This is definitely a complication, but this reduces space overhead significantly.

Or if contention is moderate, then you can use just spin-mutex per whole object:

struct my
{

spin_mutex mutex;

float data [37];

};

Or if space is really a concern, then you can pack mutex with some pointer/integer/enum field:

struct my
{

my* next; // low-bit is spin-mutex

float data [37];

};

Or...

Alexey-Kukanov · ‎10-30-2008

Quoting - robert.jay.gould

That is a very interesting solution I hadn't thought about at all. Not sure if its the right solution for this exact problem, but its a very interesting concept that might help in other ways if I can get around to some refactoring there

Be aware of dangers, however. The main one for this case is of course false sharing. You might pack 512 single-bit mutexes in a 64-byte cache line, but the cache contention will be at least the same as if you just used one mutex residing in this line, if not even bigger.

Packing a mutex into the same cache line with data it protects is generally a good approach, an example where cache line sharing between different variables is appropriate.

Packing a mutex as a single bit in some other variable that does not use this bit for other purpose might be appropriate if space is really an issue. An example could be the lowest bit in a pointer, which is usually zero due to natural alignment (of course unless you use this pointer to iterate over a single byte collection such as C string). But it adds complexities both to lock&unlock operations (you should preserve the value of the variable; and in case it could change outside of the locked scope, you must also account to such possibility) and to reads&writes (masks have to be used).

robert_jay_gould · ‎10-30-2008

Quoting - Alexey Kukanov (Intel)

Be aware of dangers, however. The main one for this case is of course false sharing. You might pack 512 single-bit mutexes in a 64-byte cache line, but the cache contention will be at least the same as if you just used one mutex residing in this line, if not even bigger.

Good point, there. It might become anover-optimizationthat doesn't pay.

Anyways for the moment I'll stick with Raj's idea of placing a spinlock around each float, the performance gain in the overall system didn't change that much when compared to atomic float, and its already a huge improvement over the serial and common-mutex solutions. Also right now memory isn't that tight, so I'll let things be, but I'll be keeping in mind that there is aconsiderablememory saving to be gained here if memory does become an issue.

Nevertheless, if someone could add a true atomic float to tbb. I'd still be happy :)

### INFORMATION SUPPLIED
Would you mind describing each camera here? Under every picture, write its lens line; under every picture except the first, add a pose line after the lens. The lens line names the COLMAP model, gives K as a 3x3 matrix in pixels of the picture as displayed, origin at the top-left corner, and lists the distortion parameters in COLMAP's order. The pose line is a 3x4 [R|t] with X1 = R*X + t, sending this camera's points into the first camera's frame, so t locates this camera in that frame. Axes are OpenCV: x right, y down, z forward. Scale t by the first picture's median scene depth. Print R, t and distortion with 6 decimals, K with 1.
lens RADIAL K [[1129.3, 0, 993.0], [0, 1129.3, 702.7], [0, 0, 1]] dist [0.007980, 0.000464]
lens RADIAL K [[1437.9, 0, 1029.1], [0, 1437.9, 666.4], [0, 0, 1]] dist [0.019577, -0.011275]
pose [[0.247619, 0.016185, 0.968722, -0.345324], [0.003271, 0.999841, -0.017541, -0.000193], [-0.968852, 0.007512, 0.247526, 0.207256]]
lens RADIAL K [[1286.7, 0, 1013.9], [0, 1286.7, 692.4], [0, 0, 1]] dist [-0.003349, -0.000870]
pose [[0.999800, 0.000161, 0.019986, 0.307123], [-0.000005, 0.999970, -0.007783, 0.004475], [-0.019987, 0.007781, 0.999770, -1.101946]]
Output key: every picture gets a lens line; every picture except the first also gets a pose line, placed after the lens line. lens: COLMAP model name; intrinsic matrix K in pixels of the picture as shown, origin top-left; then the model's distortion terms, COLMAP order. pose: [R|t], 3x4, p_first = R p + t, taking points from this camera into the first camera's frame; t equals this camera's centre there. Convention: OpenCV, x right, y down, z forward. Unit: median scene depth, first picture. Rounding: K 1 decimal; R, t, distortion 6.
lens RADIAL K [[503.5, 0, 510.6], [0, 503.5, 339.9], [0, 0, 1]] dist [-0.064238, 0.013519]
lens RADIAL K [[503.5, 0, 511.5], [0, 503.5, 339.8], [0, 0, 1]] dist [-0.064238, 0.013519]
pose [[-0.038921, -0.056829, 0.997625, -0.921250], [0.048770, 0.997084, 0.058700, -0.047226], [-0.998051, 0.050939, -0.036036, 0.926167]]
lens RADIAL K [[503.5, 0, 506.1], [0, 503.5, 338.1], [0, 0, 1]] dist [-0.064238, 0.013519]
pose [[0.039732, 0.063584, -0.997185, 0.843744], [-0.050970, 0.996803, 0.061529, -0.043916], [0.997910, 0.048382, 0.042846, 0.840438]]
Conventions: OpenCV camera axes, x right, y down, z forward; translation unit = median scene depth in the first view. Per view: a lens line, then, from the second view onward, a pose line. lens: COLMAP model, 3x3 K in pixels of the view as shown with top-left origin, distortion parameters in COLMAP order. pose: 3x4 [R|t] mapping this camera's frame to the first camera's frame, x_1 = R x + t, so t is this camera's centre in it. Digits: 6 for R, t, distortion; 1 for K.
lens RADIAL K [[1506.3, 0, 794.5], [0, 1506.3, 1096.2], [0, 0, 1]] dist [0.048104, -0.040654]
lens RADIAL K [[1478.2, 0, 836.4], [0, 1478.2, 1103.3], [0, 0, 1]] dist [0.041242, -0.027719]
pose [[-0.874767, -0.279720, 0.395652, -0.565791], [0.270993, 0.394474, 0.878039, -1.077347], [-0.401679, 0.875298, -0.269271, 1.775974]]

### EXERCISE OBJECTIVE
Summarize the forum thread on packing mutexes in two sentences. Use only the thread itself for this work.

### RESULT BELOW
One reply warns that packing many single-bit mutexes into a single cache line causes false sharing, and that placing a mutex in an unused bit of another variable, such as the lowest bit of a pointer, complicates locking and requires masks for reads and writes. The other participant agrees the idea might not pay off and keeps a spinlock around each float, which performed about the same as an atomic float and was a large improvement over the serial and common-mutex solutions.